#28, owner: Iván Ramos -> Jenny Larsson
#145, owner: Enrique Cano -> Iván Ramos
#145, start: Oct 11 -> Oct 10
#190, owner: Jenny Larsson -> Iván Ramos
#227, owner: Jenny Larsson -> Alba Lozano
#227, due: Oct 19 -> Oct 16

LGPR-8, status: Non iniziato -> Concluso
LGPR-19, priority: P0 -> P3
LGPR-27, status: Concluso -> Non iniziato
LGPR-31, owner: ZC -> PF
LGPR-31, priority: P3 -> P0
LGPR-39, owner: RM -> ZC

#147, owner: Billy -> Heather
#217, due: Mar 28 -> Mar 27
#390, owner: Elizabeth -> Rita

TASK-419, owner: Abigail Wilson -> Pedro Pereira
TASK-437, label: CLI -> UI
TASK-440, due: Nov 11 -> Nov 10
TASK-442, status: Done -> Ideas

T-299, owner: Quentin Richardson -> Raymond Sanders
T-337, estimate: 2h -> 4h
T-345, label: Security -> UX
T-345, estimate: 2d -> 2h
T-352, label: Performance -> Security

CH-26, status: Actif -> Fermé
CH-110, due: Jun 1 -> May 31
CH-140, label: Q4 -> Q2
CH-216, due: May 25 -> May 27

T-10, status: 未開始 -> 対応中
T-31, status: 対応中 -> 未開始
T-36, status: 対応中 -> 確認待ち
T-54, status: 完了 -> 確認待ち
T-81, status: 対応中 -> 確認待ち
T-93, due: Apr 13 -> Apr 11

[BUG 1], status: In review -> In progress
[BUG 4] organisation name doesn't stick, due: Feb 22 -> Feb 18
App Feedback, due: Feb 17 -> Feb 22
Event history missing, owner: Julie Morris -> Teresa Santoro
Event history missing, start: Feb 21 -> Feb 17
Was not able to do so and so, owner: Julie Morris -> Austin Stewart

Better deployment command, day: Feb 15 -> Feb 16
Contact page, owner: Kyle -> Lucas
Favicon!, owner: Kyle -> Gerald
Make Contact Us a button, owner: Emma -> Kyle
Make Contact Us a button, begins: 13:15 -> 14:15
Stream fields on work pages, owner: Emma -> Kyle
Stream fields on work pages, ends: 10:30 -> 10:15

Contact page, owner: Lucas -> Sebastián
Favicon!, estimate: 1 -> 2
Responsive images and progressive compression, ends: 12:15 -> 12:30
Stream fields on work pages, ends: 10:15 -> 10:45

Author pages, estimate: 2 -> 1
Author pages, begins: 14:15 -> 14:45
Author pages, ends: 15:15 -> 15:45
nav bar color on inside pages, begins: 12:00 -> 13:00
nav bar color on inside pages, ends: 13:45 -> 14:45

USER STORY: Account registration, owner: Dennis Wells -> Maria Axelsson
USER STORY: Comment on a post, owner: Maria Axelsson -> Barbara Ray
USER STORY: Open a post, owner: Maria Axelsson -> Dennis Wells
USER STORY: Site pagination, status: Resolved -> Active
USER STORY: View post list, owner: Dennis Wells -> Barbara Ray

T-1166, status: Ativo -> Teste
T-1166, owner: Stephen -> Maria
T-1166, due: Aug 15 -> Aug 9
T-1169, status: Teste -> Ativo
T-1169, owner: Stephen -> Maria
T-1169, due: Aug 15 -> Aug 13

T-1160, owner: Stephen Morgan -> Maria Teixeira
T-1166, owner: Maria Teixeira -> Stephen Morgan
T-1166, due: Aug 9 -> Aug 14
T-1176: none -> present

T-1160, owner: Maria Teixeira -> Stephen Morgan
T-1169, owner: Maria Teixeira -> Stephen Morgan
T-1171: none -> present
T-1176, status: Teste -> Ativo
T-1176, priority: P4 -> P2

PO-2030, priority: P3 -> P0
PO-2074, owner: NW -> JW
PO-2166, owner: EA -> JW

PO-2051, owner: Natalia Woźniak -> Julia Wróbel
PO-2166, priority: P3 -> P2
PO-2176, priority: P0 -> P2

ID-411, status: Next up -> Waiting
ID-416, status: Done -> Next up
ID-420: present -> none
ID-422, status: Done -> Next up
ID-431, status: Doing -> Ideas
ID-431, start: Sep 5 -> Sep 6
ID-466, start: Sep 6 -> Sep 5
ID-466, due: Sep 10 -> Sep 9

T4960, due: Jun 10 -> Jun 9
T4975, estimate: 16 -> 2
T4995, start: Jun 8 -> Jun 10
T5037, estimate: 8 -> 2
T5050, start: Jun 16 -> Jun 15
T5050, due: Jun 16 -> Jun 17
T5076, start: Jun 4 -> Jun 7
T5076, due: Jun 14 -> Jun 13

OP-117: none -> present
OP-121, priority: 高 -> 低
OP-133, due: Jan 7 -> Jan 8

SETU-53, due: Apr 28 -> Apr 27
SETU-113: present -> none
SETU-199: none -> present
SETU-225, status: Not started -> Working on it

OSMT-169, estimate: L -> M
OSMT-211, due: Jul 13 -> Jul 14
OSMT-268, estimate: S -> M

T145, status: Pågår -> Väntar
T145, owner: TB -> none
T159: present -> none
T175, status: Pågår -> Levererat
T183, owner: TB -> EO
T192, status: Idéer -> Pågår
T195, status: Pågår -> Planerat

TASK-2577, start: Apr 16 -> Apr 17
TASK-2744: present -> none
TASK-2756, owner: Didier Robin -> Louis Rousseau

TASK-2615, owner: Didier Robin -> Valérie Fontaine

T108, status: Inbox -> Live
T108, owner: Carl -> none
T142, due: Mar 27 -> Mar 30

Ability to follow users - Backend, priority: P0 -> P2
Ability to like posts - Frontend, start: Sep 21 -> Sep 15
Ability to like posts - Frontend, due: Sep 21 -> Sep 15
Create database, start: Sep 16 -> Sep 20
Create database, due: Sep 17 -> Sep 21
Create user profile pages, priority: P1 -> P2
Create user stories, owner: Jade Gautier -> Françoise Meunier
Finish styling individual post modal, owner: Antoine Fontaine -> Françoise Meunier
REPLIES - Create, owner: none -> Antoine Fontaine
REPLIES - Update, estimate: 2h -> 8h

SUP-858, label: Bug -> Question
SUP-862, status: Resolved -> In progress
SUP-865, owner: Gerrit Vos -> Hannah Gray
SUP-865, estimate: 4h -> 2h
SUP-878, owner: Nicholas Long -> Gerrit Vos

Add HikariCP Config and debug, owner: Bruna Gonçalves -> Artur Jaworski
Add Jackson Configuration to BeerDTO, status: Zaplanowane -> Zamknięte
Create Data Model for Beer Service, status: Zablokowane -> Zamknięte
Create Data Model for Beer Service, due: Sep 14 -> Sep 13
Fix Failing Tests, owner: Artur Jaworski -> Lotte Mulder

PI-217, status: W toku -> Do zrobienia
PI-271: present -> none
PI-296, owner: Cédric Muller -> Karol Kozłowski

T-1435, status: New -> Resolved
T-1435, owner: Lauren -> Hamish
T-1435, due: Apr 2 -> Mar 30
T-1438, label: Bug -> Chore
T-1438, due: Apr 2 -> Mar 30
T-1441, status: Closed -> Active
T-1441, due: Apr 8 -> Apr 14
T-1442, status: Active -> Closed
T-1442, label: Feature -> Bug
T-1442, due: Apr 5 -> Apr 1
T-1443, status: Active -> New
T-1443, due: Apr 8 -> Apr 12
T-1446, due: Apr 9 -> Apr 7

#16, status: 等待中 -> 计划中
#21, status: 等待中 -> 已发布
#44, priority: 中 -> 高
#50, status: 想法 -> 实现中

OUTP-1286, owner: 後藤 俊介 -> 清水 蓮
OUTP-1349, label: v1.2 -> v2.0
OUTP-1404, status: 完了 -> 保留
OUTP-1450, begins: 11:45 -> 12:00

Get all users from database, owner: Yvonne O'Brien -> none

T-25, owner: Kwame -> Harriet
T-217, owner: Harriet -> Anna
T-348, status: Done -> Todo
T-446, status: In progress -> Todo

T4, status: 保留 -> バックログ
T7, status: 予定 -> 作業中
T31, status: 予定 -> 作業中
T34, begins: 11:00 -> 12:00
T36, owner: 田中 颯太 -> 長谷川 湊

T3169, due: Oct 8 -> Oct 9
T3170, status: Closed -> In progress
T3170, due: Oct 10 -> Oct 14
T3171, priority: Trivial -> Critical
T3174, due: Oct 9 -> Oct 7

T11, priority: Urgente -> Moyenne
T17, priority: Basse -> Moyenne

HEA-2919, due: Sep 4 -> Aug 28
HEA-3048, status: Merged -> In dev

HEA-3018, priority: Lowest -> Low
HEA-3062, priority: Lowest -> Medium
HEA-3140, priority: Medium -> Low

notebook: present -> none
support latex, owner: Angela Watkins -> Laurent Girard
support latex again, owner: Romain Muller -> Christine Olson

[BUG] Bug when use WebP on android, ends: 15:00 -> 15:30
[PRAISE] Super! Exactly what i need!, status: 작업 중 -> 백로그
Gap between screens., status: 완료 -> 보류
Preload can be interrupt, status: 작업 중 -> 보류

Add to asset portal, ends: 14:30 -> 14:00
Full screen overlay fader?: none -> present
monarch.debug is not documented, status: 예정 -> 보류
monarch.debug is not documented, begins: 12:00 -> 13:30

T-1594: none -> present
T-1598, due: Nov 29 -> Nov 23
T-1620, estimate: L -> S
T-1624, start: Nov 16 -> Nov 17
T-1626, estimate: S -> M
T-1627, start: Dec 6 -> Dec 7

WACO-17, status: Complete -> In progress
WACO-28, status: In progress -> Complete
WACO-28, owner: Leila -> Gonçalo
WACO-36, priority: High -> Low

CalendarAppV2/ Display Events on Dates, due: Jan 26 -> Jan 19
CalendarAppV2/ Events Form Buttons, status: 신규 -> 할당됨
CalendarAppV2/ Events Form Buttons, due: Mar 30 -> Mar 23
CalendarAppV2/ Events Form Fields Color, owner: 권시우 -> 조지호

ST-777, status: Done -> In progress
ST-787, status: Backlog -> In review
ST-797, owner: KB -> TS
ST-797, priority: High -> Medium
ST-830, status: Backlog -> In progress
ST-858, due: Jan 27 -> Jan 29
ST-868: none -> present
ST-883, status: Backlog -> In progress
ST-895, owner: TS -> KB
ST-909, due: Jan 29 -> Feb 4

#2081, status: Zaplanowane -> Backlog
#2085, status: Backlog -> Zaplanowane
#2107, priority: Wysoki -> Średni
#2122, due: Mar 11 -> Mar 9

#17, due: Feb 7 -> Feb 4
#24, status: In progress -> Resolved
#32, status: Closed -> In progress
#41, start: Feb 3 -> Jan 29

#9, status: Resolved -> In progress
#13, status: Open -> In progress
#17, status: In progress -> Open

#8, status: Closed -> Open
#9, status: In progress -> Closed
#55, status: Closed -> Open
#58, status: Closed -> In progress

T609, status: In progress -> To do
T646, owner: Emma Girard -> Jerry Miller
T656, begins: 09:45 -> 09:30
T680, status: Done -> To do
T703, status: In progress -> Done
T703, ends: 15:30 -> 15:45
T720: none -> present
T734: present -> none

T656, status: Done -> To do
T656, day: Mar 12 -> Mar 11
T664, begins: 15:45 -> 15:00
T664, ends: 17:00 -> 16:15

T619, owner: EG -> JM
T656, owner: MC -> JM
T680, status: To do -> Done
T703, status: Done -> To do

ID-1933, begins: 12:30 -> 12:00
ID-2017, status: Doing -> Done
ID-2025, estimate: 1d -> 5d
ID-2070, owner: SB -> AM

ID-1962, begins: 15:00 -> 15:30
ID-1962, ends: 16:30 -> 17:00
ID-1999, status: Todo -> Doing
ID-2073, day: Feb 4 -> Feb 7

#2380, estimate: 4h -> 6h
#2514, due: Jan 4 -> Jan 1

::::::::

Prompt: Of the lines above, retype only those from the line containing "T-1166, status: Ativo -> Teste" through the line containing "T5076, start: Jun 4 -> Jun 7", including both, exactly.

Exercise output:
T-1166, status: Ativo -> Teste
T-1166, owner: Stephen -> Maria
T-1166, due: Aug 15 -> Aug 9
T-1169, status: Teste -> Ativo
T-1169, owner: Stephen -> Maria
T-1169, due: Aug 15 -> Aug 13

T-1160, owner: Stephen Morgan -> Maria Teixeira
T-1166, owner: Maria Teixeira -> Stephen Morgan
T-1166, due: Aug 9 -> Aug 14
T-1176: none -> present

T-1160, owner: Maria Teixeira -> Stephen Morgan
T-1169, owner: Maria Teixeira -> Stephen Morgan
T-1171: none -> present
T-1176, status: Teste -> Ativo
T-1176, priority: P4 -> P2

PO-2030, priority: P3 -> P0
PO-2074, owner: NW -> JW
PO-2166, owner: EA -> JW

PO-2051, owner: Natalia Woźniak -> Julia Wróbel
PO-2166, priority: P3 -> P2
PO-2176, priority: P0 -> P2

ID-411, status: Next up -> Waiting
ID-416, status: Done -> Next up
ID-420: present -> none
ID-422, status: Done -> Next up
ID-431, status: Doing -> Ideas
ID-431, start: Sep 5 -> Sep 6
ID-466, start: Sep 6 -> Sep 5
ID-466, due: Sep 10 -> Sep 9

T4960, due: Jun 10 -> Jun 9
T4975, estimate: 16 -> 2
T4995, start: Jun 8 -> Jun 10
T5037, estimate: 8 -> 2
T5050, start: Jun 16 -> Jun 15
T5050, due: Jun 16 -> Jun 17
T5076, start: Jun 4 -> Jun 7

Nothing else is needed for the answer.